The release Thursday of the Consumer Price Index figures for September 2015 confirmed that all Social Security beneficiaries — old age and survivors, disabled workers and SSI recipients — will not see a COLA increase in benefits next year for the third time since 2009. Under law, that will also mean that Social Security beneficiaries with higher incomes will see increases in their premiums for Medicare Part B, which pays for physicians’ bills, outpatient care, durable medical devices and other goods and services.
The government typically announces the coming year’s Medicare premiums in the beginning of October, though they have not done so yet. In announcing that Part B premiums would remain stable last Oct. 9, the Secretary of Health and Human Services, Sylvia Burwell, said, “The stabilization of Part B premiums is another example of how we are containing health care costs to provide a more sustainable and affordable health delivery.”
In the chart below, are Social Security COLAs since 1975; they are announced in Q4 for the following year with changes seen in checks beginning in January. You can see the double-digit increase in Social Security benefits in 1980-81 when inflation was spiraling upward.
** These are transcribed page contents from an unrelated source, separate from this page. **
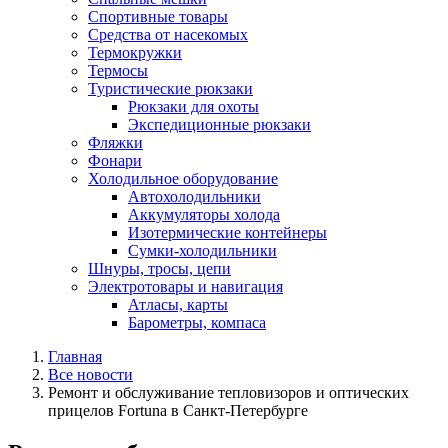
Спортивные товары
Средства от насекомых
Термокружки
Термосы
Туристические рюкзаки
Рюкзаки для охоты
Экспедиционные рюкзаки
Фляжки
Фонари
Холодильное оборудование
Автохолодильники
Аккумуляторы холода
Изотермические контейнеры
Сумки-холодильники
Шнуры, тросы, цепи
Электротовары и навигация
Атласы, карты
Барометры, компаса
Главная
Все новости
Ремонт и обслуживание тепловизоров и оптических
прицелов Fortuna в Санкт-Петербурге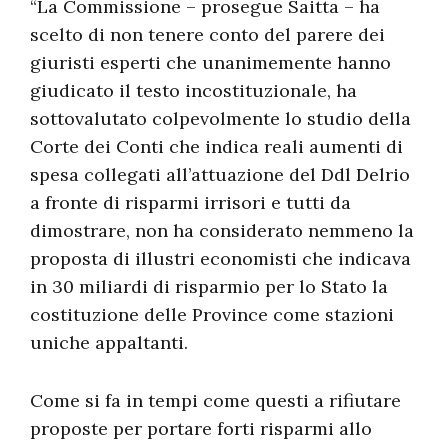
“La Commissione – prosegue Saitta – ha
scelto di non tenere conto del parere dei
giuristi esperti che unanimemente hanno
giudicato il testo incostituzionale, ha
sottovalutato colpevolmente lo studio della
Corte dei Conti che indica reali aumenti di
spesa collegati all’attuazione del Ddl Delrio
a fronte di risparmi irrisori e tutti da
dimostrare, non ha considerato nemmeno la
proposta di illustri economisti che indicava
in 30 miliardi di risparmio per lo Stato la
costituzione delle Province come stazioni
uniche appaltanti.
Come si fa in tempi come questi a rifiutare
proposte per portare forti risparmi allo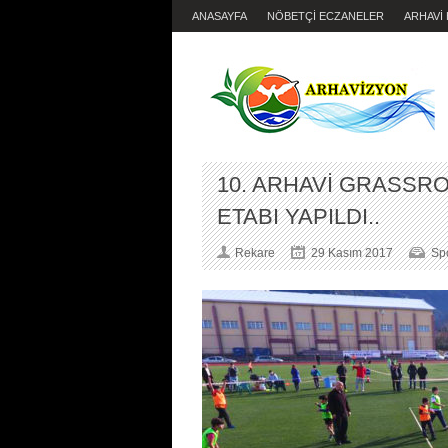
ANASAYFA
NÖBETÇİ ECZANELER
ARHAVİ
10. ARHAVİ GRASSROO
ETABI YAPILDI..
Rekare
29 Kasım 2017
Sp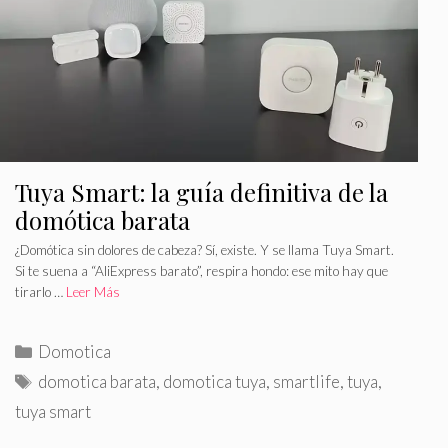
í
t
a
a
s
s
Tuya Smart: la guía definitiva de la
domótica barata
¿Domótica sin dolores de cabeza? Sí, existe. Y se llama Tuya Smart.
Si te suena a “AliExpress barato”, respira hondo: ese mito hay que
tirarlo …
Leer Más
C
Domotica
a
E
domotica barata
,
domotica tuya
,
smartlife
,
tuya
,
t
t
tuya smart
e
i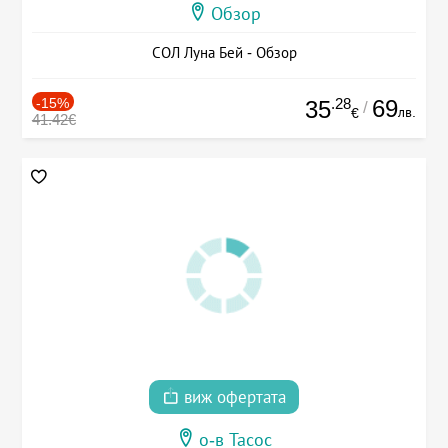
Обзор
СОЛ Луна Бей - Обзор
-15%
.28
69
35
/
лв.
€
41.42€
виж офертата
о-в Тасос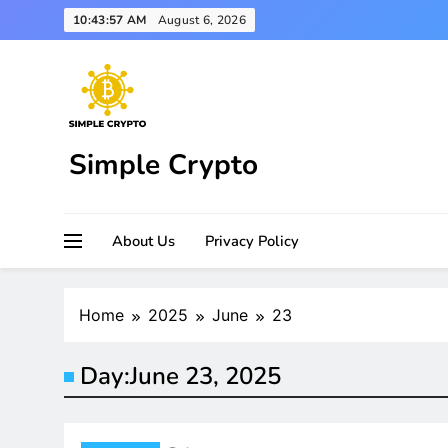
Skip
10:43:58 AM
August 6, 2026
to
content
Simple Crypto
About Us
Privacy Policy
Home
2025
June
23
Day:
June 23, 2025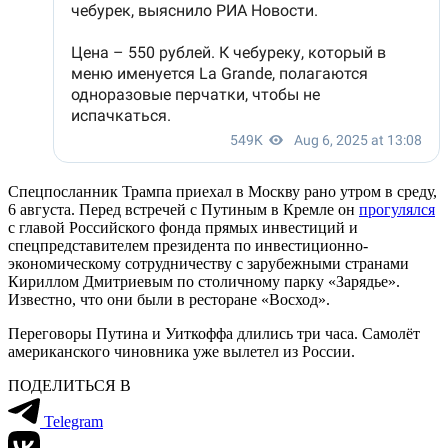
Спецпосланник Трампа приехал в Москву рано утром в среду,
6 августа. Перед встречей с Путиным в Кремле он
прогулялся
с главой Российского фонда прямых инвестиций и
спецпредставителем президента по инвестиционно-
экономическому сотрудничеству с зарубежными странами
Кириллом Дмитриевым по столичному парку «Зарядье».
Известно, что они были в ресторане «Восход».
Переговоры Путина и Уиткоффа длились три часа. Самолёт
американского чиновника уже вылетел из России.
ПОДЕЛИТЬСЯ В
Telegram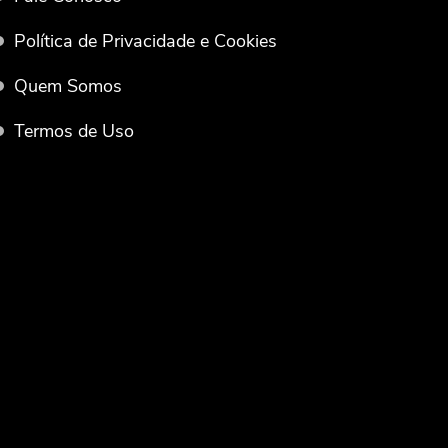
Política de Privacidade e Cookies
Quem Somos
Termos de Uso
The Bureau of Labor Statistics reported Thursday morning that the Consumer Price Index for Urban Wage Earners and Clerical Workers, or CPI-W, the inflation index on which Social Security COLAs are based, declined 0.6% from September 2014 and 0.3% in September.
As the Social Security Administration explains it (see chart below), using actual index numbers (based on 1982-1984 prices=100) not inflation percentages, “the average CPI-W for the third quarter of 2015 is 233.278. Because there is no increase in the CPI-W from the third quarter of 2014 through the third quarter of 2015, there is no COLA for December 2015.”
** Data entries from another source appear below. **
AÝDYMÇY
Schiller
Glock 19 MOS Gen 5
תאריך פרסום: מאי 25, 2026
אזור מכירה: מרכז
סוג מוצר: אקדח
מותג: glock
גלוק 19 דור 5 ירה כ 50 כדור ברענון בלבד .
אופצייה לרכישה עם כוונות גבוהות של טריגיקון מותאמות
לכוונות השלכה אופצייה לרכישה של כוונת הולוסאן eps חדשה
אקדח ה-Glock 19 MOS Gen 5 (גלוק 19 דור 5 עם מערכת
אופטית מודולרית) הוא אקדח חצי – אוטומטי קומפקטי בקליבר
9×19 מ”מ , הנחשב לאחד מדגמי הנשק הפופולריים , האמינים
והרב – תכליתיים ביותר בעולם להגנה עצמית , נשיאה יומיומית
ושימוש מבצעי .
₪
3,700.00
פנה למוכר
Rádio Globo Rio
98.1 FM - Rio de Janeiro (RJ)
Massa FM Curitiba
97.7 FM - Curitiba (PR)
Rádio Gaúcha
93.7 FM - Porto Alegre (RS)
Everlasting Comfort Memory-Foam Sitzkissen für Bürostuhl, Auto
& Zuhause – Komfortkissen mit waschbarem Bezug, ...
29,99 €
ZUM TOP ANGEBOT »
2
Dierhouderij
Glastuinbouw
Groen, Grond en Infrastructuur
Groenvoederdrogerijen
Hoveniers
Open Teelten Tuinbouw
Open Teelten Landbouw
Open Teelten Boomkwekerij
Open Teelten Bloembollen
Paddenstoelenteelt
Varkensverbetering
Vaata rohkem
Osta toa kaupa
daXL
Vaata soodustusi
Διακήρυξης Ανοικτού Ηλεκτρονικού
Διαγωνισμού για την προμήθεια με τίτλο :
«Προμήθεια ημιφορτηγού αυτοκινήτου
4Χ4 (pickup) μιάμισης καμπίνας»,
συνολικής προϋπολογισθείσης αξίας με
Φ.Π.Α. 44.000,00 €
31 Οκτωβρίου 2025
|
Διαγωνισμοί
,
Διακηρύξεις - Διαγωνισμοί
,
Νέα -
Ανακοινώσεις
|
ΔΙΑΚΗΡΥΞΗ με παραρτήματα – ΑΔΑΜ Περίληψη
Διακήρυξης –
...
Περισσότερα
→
The “held-harmless” phrase refers to the income thresholds that determine premiums for Part B of Medicare. In a paper from Boston College’s Center for Retirement Research (CRR), Alicia Munnell and Anqi Chen wrote earlier this year that by law, the cost of higher Medicare Part B premiums cannot be passed on to most beneficiaries — about 70% of whom are considered “held harmless” on premiums — when they do not get a raise in their overall Social Security benefits. The remaining 30% of beneficiaries thus must make up for the higher costs of the Medicare system by paying higher premiums based on their income.
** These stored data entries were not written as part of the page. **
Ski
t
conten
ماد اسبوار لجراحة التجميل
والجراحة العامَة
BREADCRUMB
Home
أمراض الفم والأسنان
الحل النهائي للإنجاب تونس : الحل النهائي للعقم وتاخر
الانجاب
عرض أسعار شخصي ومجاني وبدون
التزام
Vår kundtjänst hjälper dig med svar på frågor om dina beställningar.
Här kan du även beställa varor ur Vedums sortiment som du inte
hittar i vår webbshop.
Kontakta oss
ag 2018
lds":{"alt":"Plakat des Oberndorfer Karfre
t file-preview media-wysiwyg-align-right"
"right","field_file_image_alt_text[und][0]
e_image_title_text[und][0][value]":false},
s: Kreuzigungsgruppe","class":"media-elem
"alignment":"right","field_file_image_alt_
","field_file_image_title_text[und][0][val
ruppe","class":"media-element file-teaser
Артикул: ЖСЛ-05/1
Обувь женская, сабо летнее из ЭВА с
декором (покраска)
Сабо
Ironically, Oct. 15 is the beginning of the Medicare Open Enrollment period when Medicare members can choose their Medicare Advantage of Prescription Drug Plan for next year; the open enrollment period ends Dec. 7.
But Is It Fair?
William Byrnes, associate dean for special projects at the Texas A&M University School of Law, characterizes the lack of a COLA and the increase in Part B premiums more bluntly. “It’s the Federal government’s way of mitigating expenditures on the backs of seniors” who have contributed to the Social Security system for decades.
“They all paid in, and it’s not right” that the government is using higher Medicare premiums, “mitigating a cost that in theory” a Social Security beneficiary “has already paid for” during her working years. “In any other” retirement system, if a person paid in for decades, “you’d be covered.”
Moreover, Byrnes says that the measure of inflation is flawed, particularly for older people, and uses his own mother as an example. “She’s 86, so she doesn’t drive any more,” so she doesn’t directly benefit from the decline in gasoline prices. Instead, the cost of her taxi rides to the supermarket has increased, and once she does buy her groceries, “it’s not like the cost of an orange has gone down,” even though in theory lower energy prices means lower transportation costs to deliver that orange to the supermarket should result in lower prices.
Byrnes, who with colleague Robert Bloink writes the weekly Law Professor blog, which often focuses on retirement income planning, for ThinkAdvisor, argues that any inflation measure should be regionally based. “The orange still costs a buck,” and despite no inflation as measured by CPI-W, “the taxi costs $4.50.” While “in some town in America” inflation might be down, the CPI-W data “doesn’t work across our country.”
It’s not that the whole Social Security “system went bust,” but when considering the increase in Part B premiums, for example, and the fact that those premiums are deducted from monthly benefits before checks are cut for recipients, thus reducing their disposable income, Byrnes says for recipients “it’s death by a thousand cuts.”
In its letter, AARP says that “16.5 million Americans face sharp premium increases” and that “all Medicare beneficiaries will see their Part B deductible increase 52%…from $147 to $223.”